From the Department of Neurology (M.H.L., S.S., S.N.P., J.R.S.), University of Colorado School of Medicine, Aurora; Colorado Cardiovascular Outcomes Research Group (M.H.L.), Denver; and Colorado School of Public Health (R.C.L.) and Skagg School of Pharmacy and Pharmaceutical Sciences (J.D.C.), University of Colorado Anschutz Medical Campus, Aurora.
Neurology. 2020 Mar 24;94(12):e1249-e1258. doi: 10.1212/WNL.0000000000009135. Epub 2020 Feb 20.
To examine whether early follow-up with primary care or neurology is associated with lower all-cause readmissions within 30 and 90 days after acute ischemic stroke admission.
We performed a retrospective cohort study of patients who were discharged home after acute ischemic stroke, identified by ICD-9 and ICD-10 codes, using PharMetrics, a nationally representative claims database of insured Americans from 2009 to 2015. The primary predictor was outpatient primary care or neurology follow-up within 30 and 90 days of discharge, and the primary outcome was all-cause 30- and 90-day readmissions. Multivariable Cox models were used with primary care and neurology visits specified as time-dependent covariates, with adjustment for patient demographics, comorbid conditions, and stroke severity measures.

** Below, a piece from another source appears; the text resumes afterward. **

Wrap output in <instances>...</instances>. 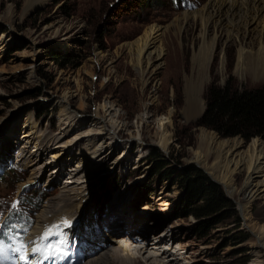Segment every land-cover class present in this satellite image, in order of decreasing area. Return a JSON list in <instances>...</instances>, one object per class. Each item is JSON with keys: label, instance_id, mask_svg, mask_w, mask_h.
I'll return each instance as SVG.
<instances>
[{"label": "rangeland", "instance_id": "obj_1", "mask_svg": "<svg viewBox=\"0 0 264 264\" xmlns=\"http://www.w3.org/2000/svg\"><path fill=\"white\" fill-rule=\"evenodd\" d=\"M206 1L0 0V36L3 34L7 41L0 56V138L6 137L9 143L8 147L4 146L2 159L5 161L0 163V226L8 211L17 205L21 193L29 188L44 194L39 207L29 205L30 213L26 201H22L24 213L33 223L23 236L0 245V264H19V257L26 249L28 252V247L30 255L39 253L36 247L27 245L37 217L48 202L61 196L60 184L67 181L70 168L81 165L80 154L66 155L61 162L62 174L56 182L46 183L45 179L31 184L28 183L30 170L11 162L22 146L17 137H21L20 127L26 121L50 136L63 133L61 129L67 124H63L65 120L60 117L61 107L57 101L64 94L69 98V111L82 122L99 110L101 114L108 110L106 120L124 126L120 133L116 131L114 150L105 152V145L110 141L105 139L104 155L96 159L94 184L81 195L86 199L83 201L86 202V216L79 221L86 217L85 223L92 228L94 238L84 237V247L78 252L74 244L70 246L71 262L88 261L105 244L112 248L123 246L124 241L117 239L119 235H111L108 228L111 225H116L115 229L123 227L125 219L131 222L134 230L152 231L159 226L156 234L169 233L168 239L159 240V251L163 243H167L166 248L173 245L179 252L177 264H244V260H247L245 264H264V192L254 195L248 220H244L237 204L247 205L250 198V187H245L248 174L244 180L247 171L243 166L231 175L233 196L215 182L230 205L204 216H196L188 208L192 196L185 185L184 169L193 165L213 181L209 168L215 165L217 171L222 169L217 164L219 143L240 141L241 145L233 149L237 153L246 151L252 143L249 139L251 142L244 145L243 137L241 140L223 137L204 124L207 87L215 84L244 90L264 85V71H258L264 68L261 57L249 60L242 76L236 74L238 42L235 39L226 42L222 36L211 60L210 80L202 92L203 109L194 118H187L184 79L192 75L191 58L200 43L201 26L191 18L181 25V31L173 24L185 12L193 16ZM79 26L77 38L75 33ZM151 26L159 27L162 36L169 32L167 39L163 36L161 41L164 56L155 74L148 70L145 62L139 71L136 62V45ZM208 36H213L212 28ZM255 36L256 31L252 30L250 36L242 40L249 45ZM67 37L72 38V45L62 49L61 41ZM224 55L225 67L221 72ZM169 112H172L171 140L164 150L149 144L145 136L152 137L158 130V120L168 118ZM16 120L20 128L16 136L12 130L6 134L3 130ZM95 128L87 120L82 126H74V131L62 140L92 134L98 130ZM202 133L206 135L204 138ZM138 134L144 141L138 139ZM252 140L264 145V138L259 135ZM31 150L33 146L28 148ZM198 156L207 168L197 162ZM49 157L50 152L46 151L41 162ZM54 166L48 169L53 170ZM83 174L78 175L80 181L85 179ZM260 180L255 176L251 183L255 185ZM77 211L76 207L73 222ZM205 220L208 226L201 227ZM246 224L256 227L259 242Z\"/></svg>", "mask_w": 264, "mask_h": 264}, {"label": "bare ground", "instance_id": "obj_2", "mask_svg": "<svg viewBox=\"0 0 264 264\" xmlns=\"http://www.w3.org/2000/svg\"><path fill=\"white\" fill-rule=\"evenodd\" d=\"M190 18L201 26V33L198 49L194 50L191 58L192 75L184 79L186 93L185 113L188 119L194 118L203 109L202 92L210 80L211 60L214 56L218 40L222 36H224L226 42L232 39L238 42L239 48L235 64L236 74L242 76L247 62L255 57H261V62L264 64V0H207L202 9L194 12L193 16L185 12L181 17L176 18L173 26L176 27L177 31H181V25L188 23ZM80 27L76 30V37L79 35ZM210 28L213 30V36L209 38L208 31ZM160 30L159 27L151 26L136 45V62L139 71H141L144 62L148 66V70H151L154 74L161 68L164 56V48H162L161 41H163V36L167 39L169 32L162 36ZM252 30L256 31V36L247 45V43H244L243 38L250 36ZM58 32L59 30L55 31V34ZM71 42V37L63 39L61 41L62 49H69L72 45ZM6 46L7 41L2 34L0 36V56ZM224 62L225 55L220 66L221 72L224 71ZM258 71H264V68L258 69ZM165 77H167V73H165ZM57 104L61 107L60 117L65 120L63 124H67L65 128L61 129L63 133H59L60 136H50L48 132L41 133L31 121H26L20 127L22 129L21 137H17L19 139L18 144L22 146L12 156L11 162L16 163L17 166L21 164L23 168L30 170L28 183L31 184L45 181V179L46 183L50 182L53 184L56 182L62 174L61 162L66 155L70 157L80 154L78 159L81 165L73 169L70 168L67 173L69 176L67 177V181L60 184L61 196L48 202L44 210L37 217L35 228L28 236L27 245L36 247L39 253L30 255V247H28V252H26V249L19 257V264H58V260H61V264H78L70 260L72 252L70 246L74 244L76 252H78L81 246L84 247V242L82 241L84 237L88 239L94 238L92 228L85 223L86 217L84 221H79V218L85 215L84 208L86 204V202H83L86 199L83 200L81 195L84 190L88 191L89 187L94 184L93 179L97 176L96 159H102L101 155H104L102 151L105 139L108 138L110 140L105 145L107 147L105 152L114 150L117 142L115 140L116 131L120 133L124 128L117 121L108 122L106 120L108 110L104 111L103 114L99 110L89 119H84L82 122L76 114L69 111V98L67 94L60 97ZM171 115L172 112H169L168 118L158 120V130L152 137H150V134L145 136V138L150 140L149 144H156L164 150L168 149L171 140L169 131L171 127ZM87 120L93 126H96L98 129L96 132L92 134L88 133L82 137L76 136L70 140L65 139L66 141L62 140L70 131H74V126L78 124L82 126ZM18 124L17 120L15 122L12 121L3 131L9 134L12 130L13 135L16 136V132L20 129ZM205 136L202 133L201 137L204 138ZM3 139L2 137L0 138V163L5 161L2 159L4 146H9L8 139L6 140V137ZM138 139L144 141L140 134H138ZM251 141L250 147L244 152L238 151L239 153L233 152V149L235 150V148L241 145L240 141L231 140L219 143L217 147V164L221 165L222 169L221 171H217L215 165L209 168L211 176L224 186L230 196H233L235 190L231 175L241 166L246 169L248 178L245 187H250L249 202L247 205L237 202L244 220H248L249 206L254 195L261 191L264 192V145L258 140L251 139ZM54 145L55 147H53ZM30 146H33V150L28 151ZM46 151L50 152L49 160L41 162L42 156ZM230 155L232 159H229ZM196 159L197 162L207 168L206 163L199 160V156ZM53 164L55 168L53 170L48 169ZM81 172H84L82 176L85 179H81L80 181L78 175ZM255 176H259L261 180L252 185L251 181ZM76 207L78 208L76 212L77 217L73 222L71 219L72 215L74 217L73 213ZM79 223H81L80 226ZM115 227L116 225H111L108 228V232L111 235H119L117 239H121L122 242L124 241L123 246L112 248L105 244V247L97 255L95 254V257L90 258L88 261L85 260L82 264H177L179 252L173 249V245H171V248H166L165 245L167 243H163V248L161 252L159 251V240L164 241L169 236L167 232L156 234L159 226L153 228L152 231L146 228L141 229L143 231L139 228L138 230H134L131 222L124 219L123 227H117V229ZM246 227L251 230L254 238H257V242H259L258 234L256 235L255 233L256 227L248 226L247 224ZM77 236L79 239L76 240ZM111 241L116 240L112 239ZM93 243L88 242L87 244L96 246ZM154 248L156 249L153 250Z\"/></svg>", "mask_w": 264, "mask_h": 264}, {"label": "trees", "instance_id": "obj_3", "mask_svg": "<svg viewBox=\"0 0 264 264\" xmlns=\"http://www.w3.org/2000/svg\"><path fill=\"white\" fill-rule=\"evenodd\" d=\"M204 96L206 109L202 121L208 127L216 130L223 137L239 135L244 139H250L255 135H262L264 138V85L238 90L231 89L227 85L220 87L211 84L207 87ZM184 171L185 185L192 196L188 208L194 215L213 214L230 205L220 186L201 174L195 166L190 165ZM43 200L44 194L41 190L28 189L21 193L17 198V205L8 211L2 223L0 243H7L11 237H17L22 233V227L27 228L33 223L24 213L22 201H26L30 213L29 205L39 207ZM207 224L205 220L201 227ZM243 239L245 237L242 241ZM246 261L244 260L243 263L245 264Z\"/></svg>", "mask_w": 264, "mask_h": 264}, {"label": "water", "instance_id": "obj_4", "mask_svg": "<svg viewBox=\"0 0 264 264\" xmlns=\"http://www.w3.org/2000/svg\"><path fill=\"white\" fill-rule=\"evenodd\" d=\"M233 137H235V138H239V139H242L241 136H239V135H236V136H233ZM259 137L262 138V135H260ZM252 138H253V137H252ZM252 138H250V140H251ZM250 140H249V141H250ZM244 142H245V140L243 139V143H244ZM213 181L216 182V183H218V184H220L222 187H224L220 182H218V181H216V180H213ZM227 198L230 199V200H232V201H234V200H233L231 197H229V196H227Z\"/></svg>", "mask_w": 264, "mask_h": 264}, {"label": "flooded vegetation", "instance_id": "obj_5", "mask_svg": "<svg viewBox=\"0 0 264 264\" xmlns=\"http://www.w3.org/2000/svg\"><path fill=\"white\" fill-rule=\"evenodd\" d=\"M248 141H249V139H245V142H244L243 144H244V145L248 144ZM246 176H247V173H246V175H245V177H244V180H245ZM244 180H243V181H244Z\"/></svg>", "mask_w": 264, "mask_h": 264}]
</instances>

The cohort included 14,630 patients. Readmissions within 30 days occurred in 7.3% of patients, and readmissions within 90 days occurred in 13.7% of patients. By 30 days, 59.3% had a primary care visit, and 24.4% had a neurology visit. Primary care follow-up was associated with reduced 30-day readmissions (hazard ratio [HR] 0.84, 95% confidence interval [CI] 0.72-0.98). Primary care follow-up before 90 days did not reach significance (HR 0.92, 95% CI 0.83-1.03). Neurology follow-up was not associated with reduced readmissions within 30 or 90 days (HR 1.05, 95% CI; HR 1.00, 95% CI, respectively).
Early outpatient follow-up with primary care is associated with a reduction in 30-day hospital readmissions. Early outpatient follow-up may represent an important opportunity for intervention after acute stroke admissions.

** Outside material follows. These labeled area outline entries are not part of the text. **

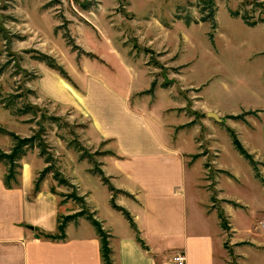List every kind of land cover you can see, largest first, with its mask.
<instances>
[{
  "label": "rangeland",
  "instance_id": "1",
  "mask_svg": "<svg viewBox=\"0 0 264 264\" xmlns=\"http://www.w3.org/2000/svg\"><path fill=\"white\" fill-rule=\"evenodd\" d=\"M196 4L198 0H0V26L7 35L3 39L0 34L2 98L22 93L26 97L19 98V103L38 108L37 117L32 118L30 114L13 115L1 104L0 126L20 137L39 131L46 155L53 159V170L71 186L60 184L53 172L44 179L50 180L51 189L62 198L80 205V211L94 214L79 182L104 202L107 187L92 170L101 169L104 157L115 155L116 144L94 135L89 116L73 103L72 93L87 92L89 85L91 100L104 107V119L113 123H117V113L112 100L90 86L95 78L131 93L133 104L143 98L147 107L158 105L169 129L167 138L189 152L186 155L202 168V184L211 194V208L217 210L226 233L228 264H238L230 244L231 220L223 207L243 208L233 217L240 237L248 239L254 232L263 236L264 161L251 154L252 165L235 148L233 138L238 134L231 124L257 114L241 120L217 113L218 120L204 112L203 103L223 113L264 108V22L251 26L230 13L236 10L251 21L264 20V0H216V29L210 22L188 26L177 18L179 9L183 15L190 11L198 18ZM32 50L55 57L66 70L68 78L53 69L58 73L53 80L60 82L59 91L53 94L64 101L46 93L52 91L48 66ZM7 60L9 65L3 67ZM32 74L35 78L29 80ZM12 145L11 136L0 133V148L9 151ZM28 153L40 155L38 148ZM1 167L7 168L4 163ZM224 193L239 199L241 205ZM112 195L114 201L123 196Z\"/></svg>",
  "mask_w": 264,
  "mask_h": 264
},
{
  "label": "crops",
  "instance_id": "2",
  "mask_svg": "<svg viewBox=\"0 0 264 264\" xmlns=\"http://www.w3.org/2000/svg\"><path fill=\"white\" fill-rule=\"evenodd\" d=\"M46 75L52 90L45 89L46 93L64 101L53 94L60 89V82L53 80L58 73L46 67ZM90 86L109 95L117 123L104 119V107L91 100L89 85L87 92L72 93L76 98L73 103L89 116L99 140L116 144L115 155L104 157L101 169L114 187L132 195L118 196L114 202L130 212L146 245V248L141 245L130 222L112 206L113 195L106 184L102 182L107 191L104 202H100L88 186L79 182L83 193L88 194L87 201L95 211V218L111 235L114 264H176L172 256L180 251L186 254V264H228L226 233L217 210L211 208V194L202 184V168L186 155L189 152L167 138L169 129L158 105L147 107L143 98V102L138 100L133 104L131 93L96 78ZM202 93L201 89L204 100ZM203 105L204 112L214 111L221 116L239 114L223 113L217 106ZM256 111L255 118L235 121L231 127L243 147L264 161V108ZM32 155L27 152L22 158L18 183L11 187L4 180L7 168H0V264H104L100 236L85 216L67 223L63 239L42 236V233L58 234L60 218L81 208L52 190L48 178L35 190L38 174L47 163L39 154ZM257 185H260L258 181ZM225 195L241 205L239 199ZM237 210L243 208L223 207L231 220L230 244L238 256V264H264V234L254 232L248 239L240 237L233 220Z\"/></svg>",
  "mask_w": 264,
  "mask_h": 264
},
{
  "label": "trees",
  "instance_id": "3",
  "mask_svg": "<svg viewBox=\"0 0 264 264\" xmlns=\"http://www.w3.org/2000/svg\"><path fill=\"white\" fill-rule=\"evenodd\" d=\"M192 5V4H191ZM199 12V17L197 18L194 16L193 13L190 11H187L185 15L182 14V9L178 10L177 18L184 21V23L188 26H190L192 23H199V22H210L212 29L217 28V21L216 16L218 12V5L216 4V0H198V4H196ZM230 13L233 16H241L243 20L251 26L256 25L259 23V21L264 22V20H255L251 21L247 15H241L239 11L236 10H230ZM0 34L3 39L7 38L5 29L0 26ZM211 34V38H213V33ZM33 52H36L35 58L43 63H45L48 67L56 70L59 72L61 76L64 78H68V74L66 70L62 67L61 64H59L55 57L38 51V50H32ZM10 63V60H7L3 67H7ZM2 68H0V74L2 73ZM35 75L32 74V78H29V80L34 79ZM154 86V83L152 84V87ZM152 89L147 90V92H151ZM29 93H35L34 90L28 89ZM26 97V95L22 93L13 92L7 95L6 97L2 98V94L0 92V104H2L6 109H9L13 115L16 116H23L30 114L32 118L37 117L38 115V108L34 105H32L29 102H21L19 103V98ZM247 114H257L256 110H247L243 111L241 114H232L229 117L233 119H245V115ZM31 118V119H32ZM229 131L232 132V130L229 129ZM0 133L5 135H10L13 140V145L9 149V151H4L0 148V163H4L7 166V174L5 175V183L7 186L11 187L13 184L18 183V175L20 174V169L22 168L21 160L22 158L27 154V152L30 149L38 148L40 151V155L44 157L45 162L48 164L47 167H45L42 171L39 173V177L36 179V187L35 190L38 191L40 189V183L44 180L45 175L48 172H53L55 175V179L59 181L60 184H64L67 186H71L70 182L66 179L61 177V175L58 172H55L54 166H53V159L51 156L46 155V148L44 145V142L41 138V133L39 131L34 132L33 135L28 137H20L18 134L14 133L11 130H8L4 127L0 126ZM234 134V133H232ZM233 144L235 148L246 158L249 160L250 164L255 165V160L253 159L252 155L243 147L241 142L239 141L238 137L234 136L233 138ZM110 153V151H109ZM84 158V156H81ZM93 173L97 174L101 177V180L104 184H106L109 187V190L113 193L117 194H123L128 197H132L130 193H128L125 190L117 189L112 185L110 182V179L104 174L102 169L99 170H92ZM263 180V179H262ZM264 181V180H263ZM75 200L81 201L79 198H74ZM112 206L120 211L124 217L130 222L132 228L137 233V239L141 243V245L146 248V245L143 241V239L140 236V231L138 230L136 223L130 214V212L122 207L117 205L114 200H112ZM80 216H85L96 228L100 240H101V254H102V260L104 264H114L113 258H112V248L110 247V234L108 231L103 229L102 223L97 220L94 216V214H87V212L79 211L75 214L63 216V219L59 221L58 224V234H51V233H42V236L45 238L50 239H63L66 237V225L69 221L76 220Z\"/></svg>",
  "mask_w": 264,
  "mask_h": 264
},
{
  "label": "built area",
  "instance_id": "4",
  "mask_svg": "<svg viewBox=\"0 0 264 264\" xmlns=\"http://www.w3.org/2000/svg\"><path fill=\"white\" fill-rule=\"evenodd\" d=\"M172 261L176 264H186V254L184 252H176L172 256Z\"/></svg>",
  "mask_w": 264,
  "mask_h": 264
},
{
  "label": "water",
  "instance_id": "5",
  "mask_svg": "<svg viewBox=\"0 0 264 264\" xmlns=\"http://www.w3.org/2000/svg\"><path fill=\"white\" fill-rule=\"evenodd\" d=\"M208 114L211 115V116H213L214 118L220 120V118L218 117V114H217L216 112H214V111H209Z\"/></svg>",
  "mask_w": 264,
  "mask_h": 264
}]
</instances>
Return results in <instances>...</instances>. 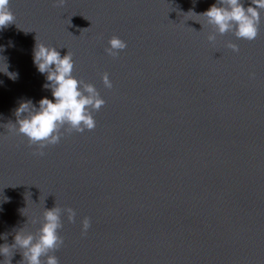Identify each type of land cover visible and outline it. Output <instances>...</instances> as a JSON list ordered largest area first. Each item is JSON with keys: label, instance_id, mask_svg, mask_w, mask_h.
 <instances>
[{"label": "water", "instance_id": "1", "mask_svg": "<svg viewBox=\"0 0 264 264\" xmlns=\"http://www.w3.org/2000/svg\"><path fill=\"white\" fill-rule=\"evenodd\" d=\"M215 2L10 0L0 46L19 75L0 72L7 243L56 204L75 210L74 221L61 214L59 264H264V11L255 39L211 42L197 14ZM112 36L127 41L117 56L105 51ZM36 40L69 51L73 74L106 101L93 129L66 132L42 156L12 124L21 99L52 98ZM21 260L15 251L12 264Z\"/></svg>", "mask_w": 264, "mask_h": 264}, {"label": "clouds", "instance_id": "2", "mask_svg": "<svg viewBox=\"0 0 264 264\" xmlns=\"http://www.w3.org/2000/svg\"><path fill=\"white\" fill-rule=\"evenodd\" d=\"M55 2L60 4L63 0ZM245 3L246 0H216L205 11L195 13L202 16L205 23L211 26L212 31L207 37L209 41L214 42L217 33L222 35L226 32L233 33L238 39L253 40L257 37L264 0H251L247 6ZM13 22L15 15L11 10L10 0H0V30ZM126 47V40L112 36L105 51L109 55L117 56ZM227 47L239 51V46L232 41L227 43ZM3 50V46H0V57L4 58L0 72L15 80L19 73L9 71V65L2 55ZM33 62L37 70L45 75L42 87L51 91L52 98L43 96L38 102L31 98L21 99L14 109L16 120L12 124L14 130L26 137L30 145L38 147L39 155L42 156L44 149L48 145L59 143L66 132L93 129L96 126L93 113L106 101L93 83L73 74L75 60L69 51L62 55L56 46L36 40ZM102 80L105 87H113L107 72L102 75ZM2 83L3 81H0V84ZM64 211L67 212L69 221L75 220L74 209H63L55 204L52 208L44 209L42 218L32 219V224L40 225L34 232L26 230L24 226L14 230L11 244L7 243L8 233L0 234V238L5 240V243L0 244V257H3L0 264H5L6 259L7 264H12L11 257L17 250L22 254L19 264H59L58 257L50 253L64 243L59 231L63 227L61 214ZM90 226V218L84 217L82 235L87 233Z\"/></svg>", "mask_w": 264, "mask_h": 264}]
</instances>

探讨急性缺血性脑卒中患者出院后 30 天和 90 天内接受初级保健或神经内科随访是否与全因再入院率降低相关。
我们使用 PharMetrics(一个 2009 年至 2015 年全美参保人群的全国代表性理赔数据库),对 ICD-9 和 ICD-10 编码确定的出院后居家的急性缺血性脑卒中患者进行了回顾性队列研究。主要预测指标是出院后 30 天和 90 天内的门诊初级保健或神经内科随访,主要结局是全因 30 天和 90 天再入院。使用多变量 Cox 模型,将初级保健和神经内科就诊指定为时间依赖性协变量,对患者人口统计学特征、合并症和脑卒中严重程度进行了调整。
该队列包括 14630 名患者。30 天内再入院率为 7.3%,90 天内再入院率为 13.7%。在 30 天内,59.3%的患者进行了初级保健就诊,24.4%的患者进行了神经内科就诊。初级保健随访与降低 30 天内再入院率相关(风险比 [HR]0.84,95%置信区间 [CI]0.72-0.98)。90 天内的初级保健随访虽有降低再入院率的趋势,但无统计学意义(HR0.92,95%CI0.83-1.03)。神经内科随访与 30 天或 90 天内再入院率降低无关(HR1.05,95%CI;HR1.00,95%CI)。
急性缺血性脑卒中患者出院后早期接受初级保健门诊随访与 30 天内医院再入院率降低相关。急性脑卒中患者出院后早期门诊随访可能是干预的重要机会。